Wednesday, 21 November 2018

22 November: The Assassination of John F Kennedy

On this date in 1963 President John F. Kennedy was killed by a sniper while riding in an open car in Dallas, Texas. Here are 10 things you might not know about the Kennedy assassination.


  1. Why was JFK in Dallas in the first place? He'd gone there to sort out a rift between members of his party. Jacqueline Kennedy rarely travelled with her husband on political trips but decided to go with him on this one.
  2. It wasn't the first time someone had attempted to assassinate Kennedy. There were six assassination plots in his lifetime including one in which a retired postman called Richard Paul Pavlick filled his car with dynamite and was going to ram it into Kennedy's – a suicide bombing. However, when Pavlick saw that Kennedy had his family in the car with him, he changed his mind. Before he could try again he was arrested and put in a mental institution.
  3. Kennedy's last words were ironic. As his car entered Dealey Plaza, one of the other passengers, Nellie Connally, the First Lady of Texas, turned to the President and commented, "Mr. President, you can't say Dallas doesn't love you," to which President Kennedy replied, "No, you certainly can't."
  4. The assassin, Lee Harvey Oswald, was a former marine. He had been living in Russia for three years before the assassination, and had a Russian wife. He stated to US embassy officials in Moscow that he was a Marxist. He applied to return to the USA, and the US government lent him the money to pay for his travel.
  5. The murder weapon was a 6.5 mm Italian carbine rifle that Oswald had bought for $19.95. It is alleged he fired three shots at Kennedy with a mail-order rifle from an open window on the sixth floor of The Texas Book Depository Company. Immediately afterwards, he hid the gun, bought a soft drink from a vending machine, left the building and went into a cinema, where he was arrested. The film that was on was called War Is Hell!.
  6. It was the second shot which killed Kennedy. The first shot entered his upper back, slightly damaged a spinal vertebra and the top of his right lung. The bullet exited his throat just below his larynx. The doctor who treated him said later that he could have survived that, and it was the second shot to the back of his head that was fatal. Dr. Kenneth Salyer went on to say that Kennedy had been wearing a back brace because of previous severe back problems which restricted his movement. Had he not been wearing it, he might have slumped forward when the first shot hit and the second shot would then have missed him.

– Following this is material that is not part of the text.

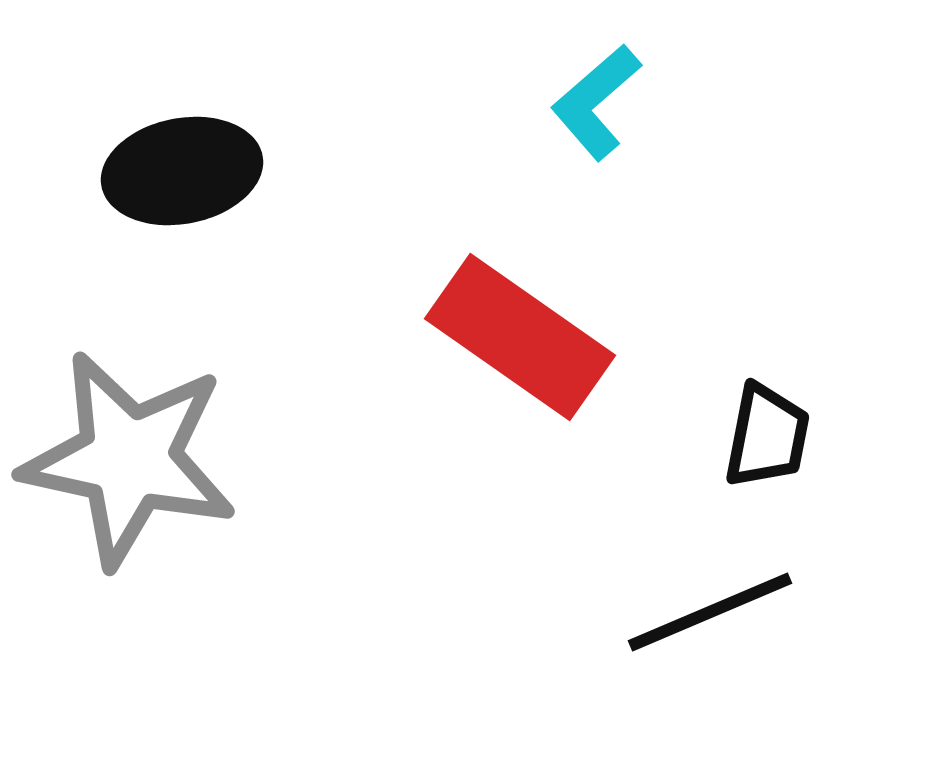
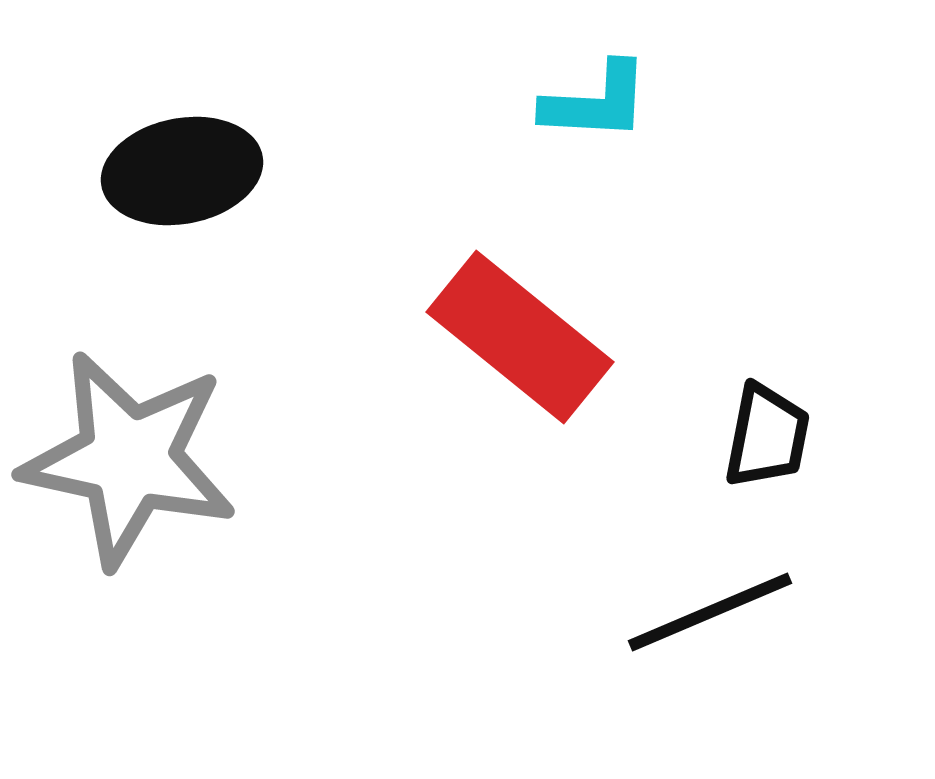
cyan L-shape: rotated 136 degrees counterclockwise
red rectangle: rotated 4 degrees clockwise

  7. A spectator was slightly injured bullet or bullet fragment with no copper casing struck the nearby Main Street south curb. James Tague felt something sting his cheek and a nearby policeman pointed out his cheek was bleeding. The curb was removed for analysis and the metallic residue found on it was consistent with that of the lead core in Oswald's ammunition.
  8. The President was pronounced dead at 1:00 p.m., CST. 99 minutes later, Lyndon B. Johnson took the oath of office aboard Air Force One. Jacqueline Kennedy was present, still wearing the Pink suit stained with her husband's Blood. She'd refused to change out of it, telling Lady Bird Johnson, "I want them to see what they have done to Jack." The suit, which has never been cleaned, is in the National Archives. The Kennedy family have specified that it should not go on public display before 2103.

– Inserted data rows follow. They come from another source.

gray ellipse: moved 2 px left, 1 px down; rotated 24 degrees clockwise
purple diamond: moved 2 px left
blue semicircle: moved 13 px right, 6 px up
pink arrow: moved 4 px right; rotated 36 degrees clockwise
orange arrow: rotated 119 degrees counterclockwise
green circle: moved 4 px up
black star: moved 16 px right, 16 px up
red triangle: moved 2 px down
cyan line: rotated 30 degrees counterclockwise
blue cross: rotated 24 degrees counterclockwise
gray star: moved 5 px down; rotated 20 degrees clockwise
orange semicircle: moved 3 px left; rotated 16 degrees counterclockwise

  9. The limousine Kennedy was riding in was a 1961 Lincoln Continental four-door convertible code-named the X-100. After it was examined for evidence the car was overhauled, cleaned and returned to service at the White House. It continued to carry Presidents until early 1977. It is now on display at the Henry Ford Museum in Dearborn, Michigan. The Texas School Book Depository's sixth floor, is now a museum dedicated to JFK's assassination.
  10. We can't leave this topic without mentioning conspiracy theories and curses. Conspiracy theories have abounded ever since. The fact that several official enquiries into the incident came up with differing theories as to whether Oswald acted alone didn't help. Lyndon Johnson said in an interview with Walter Cronkite in 1969 that he did not discount the possibility Kennedy's death was the work of a foreign power: "I can't honestly say that I've ever been completely relieved of the fact that there might have been international connections," he said. Johnson requested the comment be removed from the interview for national security reasons and it only aired after his death. In the film JFK, directed by Oliver Stone, a closing scene suggests that Americans cannot trust official public conclusions when those conclusions have been made in secret. Later in the year, Congress passed the President John F. Kennedy Assassination Records Collection Act of 1992, known as the JFK Records Act, which would make the records public by October 2017 unless the President decided they should remain classified. The Kennedy family suffered a string of misfortunes around that time, including the later assassination of his brother Bobby. Members of the family suffered life changing injuries, illnesses and premature deaths, leading to speculation that the family was cursed. There's also The Curse of Tippecanoe (also known as Tecumseh's Curse). Proponents claim there is a pattern in which US Presidents elected in years ending in zero will die in office. The presidents elected in 1840, 1860, 1880, 1900, 1920, 1940 and 1960 all died in office. Those elected in 1980 and 2000 survived their terms but both were the victims of assassination attempts.